Copy out the listing beneath, missing nothing.

*** Opening Records provided ***

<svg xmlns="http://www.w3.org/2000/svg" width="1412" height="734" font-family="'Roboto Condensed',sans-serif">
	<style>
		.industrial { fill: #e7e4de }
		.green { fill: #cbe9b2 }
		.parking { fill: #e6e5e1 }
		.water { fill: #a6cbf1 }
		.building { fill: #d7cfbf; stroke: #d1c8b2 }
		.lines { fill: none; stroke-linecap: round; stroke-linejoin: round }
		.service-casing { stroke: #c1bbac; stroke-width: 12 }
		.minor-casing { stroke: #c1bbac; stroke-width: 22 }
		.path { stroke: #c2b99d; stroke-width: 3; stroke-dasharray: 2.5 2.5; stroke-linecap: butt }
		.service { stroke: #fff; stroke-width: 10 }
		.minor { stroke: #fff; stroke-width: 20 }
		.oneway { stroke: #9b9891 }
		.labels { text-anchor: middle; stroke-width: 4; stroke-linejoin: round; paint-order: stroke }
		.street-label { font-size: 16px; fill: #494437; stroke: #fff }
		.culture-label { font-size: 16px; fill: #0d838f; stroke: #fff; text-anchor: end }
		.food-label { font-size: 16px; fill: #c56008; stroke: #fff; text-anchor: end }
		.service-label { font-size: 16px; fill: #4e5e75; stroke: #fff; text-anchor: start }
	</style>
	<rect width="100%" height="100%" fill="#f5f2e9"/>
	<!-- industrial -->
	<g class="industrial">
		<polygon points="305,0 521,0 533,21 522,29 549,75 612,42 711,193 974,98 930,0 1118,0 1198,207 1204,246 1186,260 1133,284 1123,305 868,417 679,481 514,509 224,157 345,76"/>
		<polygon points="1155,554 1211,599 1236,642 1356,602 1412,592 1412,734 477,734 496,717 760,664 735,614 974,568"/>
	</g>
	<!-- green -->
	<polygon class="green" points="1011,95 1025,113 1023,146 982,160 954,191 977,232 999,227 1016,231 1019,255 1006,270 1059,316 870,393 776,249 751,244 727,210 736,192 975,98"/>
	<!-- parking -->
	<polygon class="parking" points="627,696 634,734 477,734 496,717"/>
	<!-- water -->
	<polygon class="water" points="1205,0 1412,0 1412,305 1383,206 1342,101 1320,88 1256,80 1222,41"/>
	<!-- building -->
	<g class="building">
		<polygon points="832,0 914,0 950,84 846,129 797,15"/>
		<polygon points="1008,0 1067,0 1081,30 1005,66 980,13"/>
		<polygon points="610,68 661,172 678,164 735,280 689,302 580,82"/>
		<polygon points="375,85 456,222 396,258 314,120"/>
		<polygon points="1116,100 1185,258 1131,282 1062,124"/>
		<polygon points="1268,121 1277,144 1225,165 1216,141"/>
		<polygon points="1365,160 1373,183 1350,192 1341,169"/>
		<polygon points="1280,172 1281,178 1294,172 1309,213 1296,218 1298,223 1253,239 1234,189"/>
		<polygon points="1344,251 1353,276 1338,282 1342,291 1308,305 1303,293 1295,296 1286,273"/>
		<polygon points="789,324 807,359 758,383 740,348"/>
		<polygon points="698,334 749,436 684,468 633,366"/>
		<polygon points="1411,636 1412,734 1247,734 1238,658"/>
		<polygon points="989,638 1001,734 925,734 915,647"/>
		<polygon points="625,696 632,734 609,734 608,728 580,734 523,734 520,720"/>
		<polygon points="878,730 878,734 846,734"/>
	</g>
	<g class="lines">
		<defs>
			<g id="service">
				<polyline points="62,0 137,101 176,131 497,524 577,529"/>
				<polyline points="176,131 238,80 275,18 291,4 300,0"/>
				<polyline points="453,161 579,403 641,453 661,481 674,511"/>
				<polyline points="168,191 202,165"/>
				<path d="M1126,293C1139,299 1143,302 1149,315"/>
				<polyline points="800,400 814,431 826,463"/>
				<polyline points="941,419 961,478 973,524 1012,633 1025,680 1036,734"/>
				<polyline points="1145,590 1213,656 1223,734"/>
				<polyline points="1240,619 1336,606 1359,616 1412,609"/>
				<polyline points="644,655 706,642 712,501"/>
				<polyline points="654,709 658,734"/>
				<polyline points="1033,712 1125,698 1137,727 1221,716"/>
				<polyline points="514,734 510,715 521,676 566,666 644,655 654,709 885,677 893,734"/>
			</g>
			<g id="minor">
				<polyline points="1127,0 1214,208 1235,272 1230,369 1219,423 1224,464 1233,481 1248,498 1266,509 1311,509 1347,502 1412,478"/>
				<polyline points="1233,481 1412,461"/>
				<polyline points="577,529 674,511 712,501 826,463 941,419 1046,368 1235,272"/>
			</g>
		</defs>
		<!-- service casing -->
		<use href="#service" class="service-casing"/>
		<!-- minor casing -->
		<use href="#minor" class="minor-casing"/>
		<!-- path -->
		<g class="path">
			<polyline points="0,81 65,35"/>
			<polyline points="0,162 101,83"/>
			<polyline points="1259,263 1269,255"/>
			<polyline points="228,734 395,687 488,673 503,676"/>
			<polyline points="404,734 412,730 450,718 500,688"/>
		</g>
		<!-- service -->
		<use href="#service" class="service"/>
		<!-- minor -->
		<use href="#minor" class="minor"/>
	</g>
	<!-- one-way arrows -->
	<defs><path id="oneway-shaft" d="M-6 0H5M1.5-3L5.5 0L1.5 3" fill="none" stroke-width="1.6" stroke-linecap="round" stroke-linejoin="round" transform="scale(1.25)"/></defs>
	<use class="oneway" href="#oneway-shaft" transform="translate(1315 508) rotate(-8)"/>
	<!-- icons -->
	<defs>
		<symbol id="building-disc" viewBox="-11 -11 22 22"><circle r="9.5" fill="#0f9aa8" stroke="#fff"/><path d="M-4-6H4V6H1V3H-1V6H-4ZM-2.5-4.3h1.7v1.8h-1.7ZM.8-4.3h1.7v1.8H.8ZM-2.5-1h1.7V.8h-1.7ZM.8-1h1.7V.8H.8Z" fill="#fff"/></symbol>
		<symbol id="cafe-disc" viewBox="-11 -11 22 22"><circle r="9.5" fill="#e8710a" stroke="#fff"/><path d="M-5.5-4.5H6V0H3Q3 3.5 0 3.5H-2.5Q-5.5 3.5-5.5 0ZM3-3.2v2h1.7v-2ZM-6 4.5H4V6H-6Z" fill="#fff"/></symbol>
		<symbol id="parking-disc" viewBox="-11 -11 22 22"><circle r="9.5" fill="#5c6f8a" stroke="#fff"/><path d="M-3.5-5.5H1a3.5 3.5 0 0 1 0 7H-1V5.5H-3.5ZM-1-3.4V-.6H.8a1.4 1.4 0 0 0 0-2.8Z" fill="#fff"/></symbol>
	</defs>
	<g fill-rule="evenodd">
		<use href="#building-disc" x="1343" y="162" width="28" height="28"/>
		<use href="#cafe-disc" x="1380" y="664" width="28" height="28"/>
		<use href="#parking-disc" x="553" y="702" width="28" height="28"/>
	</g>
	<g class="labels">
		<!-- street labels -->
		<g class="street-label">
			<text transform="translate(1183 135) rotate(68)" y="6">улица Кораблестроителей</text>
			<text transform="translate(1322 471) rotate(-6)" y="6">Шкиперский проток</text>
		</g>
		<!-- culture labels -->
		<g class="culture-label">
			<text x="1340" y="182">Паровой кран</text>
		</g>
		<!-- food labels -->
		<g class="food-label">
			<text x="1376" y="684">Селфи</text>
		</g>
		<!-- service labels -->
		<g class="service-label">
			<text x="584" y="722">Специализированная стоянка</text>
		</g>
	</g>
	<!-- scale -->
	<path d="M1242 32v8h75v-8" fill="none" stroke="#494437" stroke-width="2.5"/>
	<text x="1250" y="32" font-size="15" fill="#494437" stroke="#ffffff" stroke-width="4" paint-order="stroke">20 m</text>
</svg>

*** Closing Records provided ***

* **Answer to this problem**
<svg xmlns="http://www.w3.org/2000/svg" width="1412" height="734" font-family="'Roboto Condensed',sans-serif">
	<style>
		.industrial { fill: #e7e4de }
		.green { fill: #cbe9b2 }
		.parking { fill: #e6e5e1 }
		.water { fill: #a6cbf1 }
		.building { fill: #d7cfbf; stroke: #d1c8b2 }
		.lines { fill: none; stroke-linecap: round; stroke-linejoin: round }
		.service-casing { stroke: #c1bbac; stroke-width: 12 }
		.minor-casing { stroke: #c1bbac; stroke-width: 22 }
		.path { stroke: #c2b99d; stroke-width: 3; stroke-dasharray: 2.5 2.5; stroke-linecap: butt }
		.service { stroke: #fff; stroke-width: 10 }
		.minor { stroke: #fff; stroke-width: 20 }
		.oneway { stroke: #9b9891 }
		.labels { text-anchor: middle; stroke-width: 4; stroke-linejoin: round; paint-order: stroke }
		.street-label { font-size: 16px; fill: #494437; stroke: #fff }
		.culture-label { font-size: 16px; fill: #0d838f; stroke: #fff; text-anchor: end }
		.food-label { font-size: 16px; fill: #c56008; stroke: #fff; text-anchor: end }
		.service-label { font-size: 16px; fill: #4e5e75; stroke: #fff; text-anchor: start }
	</style>
	<rect width="100%" height="100%" fill="#f5f2e9"/>
	<!-- industrial -->
	<g class="industrial">
		<polygon points="305,0 521,0 533,21 522,29 549,75 612,42 711,193 974,98 930,0 1118,0 1198,207 1204,246 1186,260 1133,284 1123,305 868,417 679,481 514,509 224,157 345,76"/>
		<polygon points="1155,554 1211,599 1236,642 1356,602 1412,592 1412,734 477,734 496,717 760,664 735,614 974,568"/>
	</g>
	<!-- green -->
	<polygon class="green" points="1011,95 1025,113 1023,146 982,160 954,191 977,232 999,227 1016,231 1019,255 1006,270 1059,316 870,393 776,249 751,244 727,210 736,192 975,98"/>
	<!-- parking -->
	<polygon class="parking" points="627,696 634,734 477,734 496,717"/>
	<!-- water -->
	<polygon class="water" points="1205,0 1412,0 1412,305 1383,206 1342,101 1320,88 1256,80 1222,41"/>
	<!-- building -->
	<g class="building">
		<polygon points="832,0 914,0 950,84 846,129 797,15"/>
		<polygon points="1008,0 1067,0 1081,30 1005,66 980,13"/>
		<polygon points="610,68 661,172 678,164 735,280 689,302 580,82"/>
		<polygon points="375,85 456,222 396,258 314,120"/>
		<polygon points="1116,100 1185,258 1131,282 1062,124"/>
		<polygon points="1268,121 1277,144 1225,165 1216,141"/>
		<polygon points="1365,160 1373,183 1350,192 1341,169"/>
		<polygon points="1280,172 1281,178 1294,172 1309,213 1296,218 1298,223 1253,239 1234,189"/>
		<polygon points="1344,251 1353,276 1338,282 1342,291 1308,305 1303,293 1295,296 1286,273"/>
		<polygon points="789,324 807,359 758,383 740,348"/>
		<polygon points="698,334 749,436 684,468 633,366"/>
		<polygon points="1411,636 1412,734 1247,734 1238,658"/>
		<polygon points="989,638 1001,734 925,734 915,647"/>
		<polygon points="625,696 632,734 609,734 608,728 580,734 523,734 520,720"/>
		<polygon points="878,730 878,734 846,734"/>
	</g>
	<g class="lines">
		<defs>
			<g id="service">
				<polyline points="62,0 137,101 176,131 497,524 577,529"/>
				<polyline points="176,131 238,80 275,18 291,4 300,0"/>
				<polyline points="453,161 579,403 641,453 661,481 674,511"/>
				<polyline points="168,191 202,165"/>
				<path d="M1126,293C1139,299 1143,302 1149,315"/>
				<polyline points="800,400 814,431 826,463"/>
				<polyline points="941,419 961,478 973,524 1012,633 1025,680 1036,734"/>
				<polyline points="1145,590 1213,656 1223,734"/>
				<polyline points="1240,619 1336,606 1359,616 1412,609"/>
				<polyline points="644,655 706,642 712,501"/>
				<polyline points="654,709 658,734"/>
				<polyline points="1033,712 1125,698 1137,727 1221,716"/>
				<polyline points="514,734 510,715 521,676 566,666 644,655 654,709 885,677 893,734"/>
			</g>
			<g id="minor">
				<polyline points="1127,0 1214,208 1235,272 1230,369 1219,423 1224,464 1233,481 1248,498 1266,509 1311,509 1347,502 1412,478"/>
				<polyline points="1233,481 1412,461"/>
				<polyline points="577,529 674,511 712,501 826,463 941,419 1046,368 1235,272"/>
			</g>
		</defs>
		<!-- service casing -->
		<use href="#service" class="service-casing"/>
		<!-- minor casing -->
		<use href="#minor" class="minor-casing"/>
		<!-- path -->
		<g class="path">
			<polyline points="0,81 65,35"/>
			<polyline points="0,162 101,83"/>
			<polyline points="1259,263 1269,255"/>
			<polyline points="228,734 395,687 488,673 503,676"/>
			<polyline points="404,734 412,730 450,718 500,688"/>
		</g>
		<!-- service -->
		<use href="#service" class="service"/>
		<!-- minor -->
		<use href="#minor" class="minor"/>
	</g>
	<!-- one-way arrows -->
	<defs><path id="oneway-shaft" d="M-6 0H5M1.5-3L5.5 0L1.5 3" fill="none" stroke-width="1.6" stroke-linecap="round" stroke-linejoin="round" transform="scale(1.25)"/></defs>
	<use class="oneway" href="#oneway-shaft" transform="translate(1315 508) rotate(-8)"/>
	<!-- icons -->
	<defs>
		<symbol id="building-disc" viewBox="-11 -11 22 22"><circle r="9.5" fill="#0f9aa8" stroke="#fff"/><path d="M-4-6H4V6H1V3H-1V6H-4ZM-2.5-4.3h1.7v1.8h-1.7ZM.8-4.3h1.7v1.8H.8ZM-2.5-1h1.7V.8h-1.7ZM.8-1h1.7V.8H.8Z" fill="#fff"/></symbol>
		<symbol id="cafe-disc" viewBox="-11 -11 22 22"><circle r="9.5" fill="#e8710a" stroke="#fff"/><path d="M-5.5-4.5H6V0H3Q3 3.5 0 3.5H-2.5Q-5.5 3.5-5.5 0ZM3-3.2v2h1.7v-2ZM-6 4.5H4V6H-6Z" fill="#fff"/></symbol>
		<symbol id="parking-disc" viewBox="-11 -11 22 22"><circle r="9.5" fill="#5c6f8a" stroke="#fff"/><path d="M-3.5-5.5H1a3.5 3.5 0 0 1 0 7H-1V5.5H-3.5ZM-1-3.4V-.6H.8a1.4 1.4 0 0 0 0-2.8Z" fill="#fff"/></symbol>
	</defs>
	<g fill-rule="evenodd">
		<use href="#building-disc" x="1343" y="162" width="28" height="28"/>
		<use href="#cafe-disc" x="1380" y="664" width="28" height="28"/>
		<use href="#parking-disc" x="553" y="702" width="28" height="28"/>
	</g>
	<g class="labels">
		<!-- street labels -->
		<g class="street-label">
			<text transform="translate(1183 135) rotate(68)" y="6">улица Кораблестроителей</text>
			<text transform="translate(1322 471) rotate(-6)" y="6">Шкиперский проток</text>
		</g>
		<!-- culture labels -->
		<g class="culture-label">
			<text x="1340" y="182">Паровой кран</text>
		</g>
		<!-- food labels -->
		<g class="food-label">
			<text x="1376" y="684">Селфи</text>
		</g>
		<!-- service labels -->
		<g class="service-label">
			<text x="584" y="722">Специализированная стоянка</text>
		</g>
	</g>
	<!-- scale -->
	<path d="M1242 32v8h75v-8" fill="none" stroke="#494437" stroke-width="2.5"/>
	<text x="1250" y="32" font-size="15" fill="#494437" stroke="#ffffff" stroke-width="4" paint-order="stroke">20 m</text>
</svg>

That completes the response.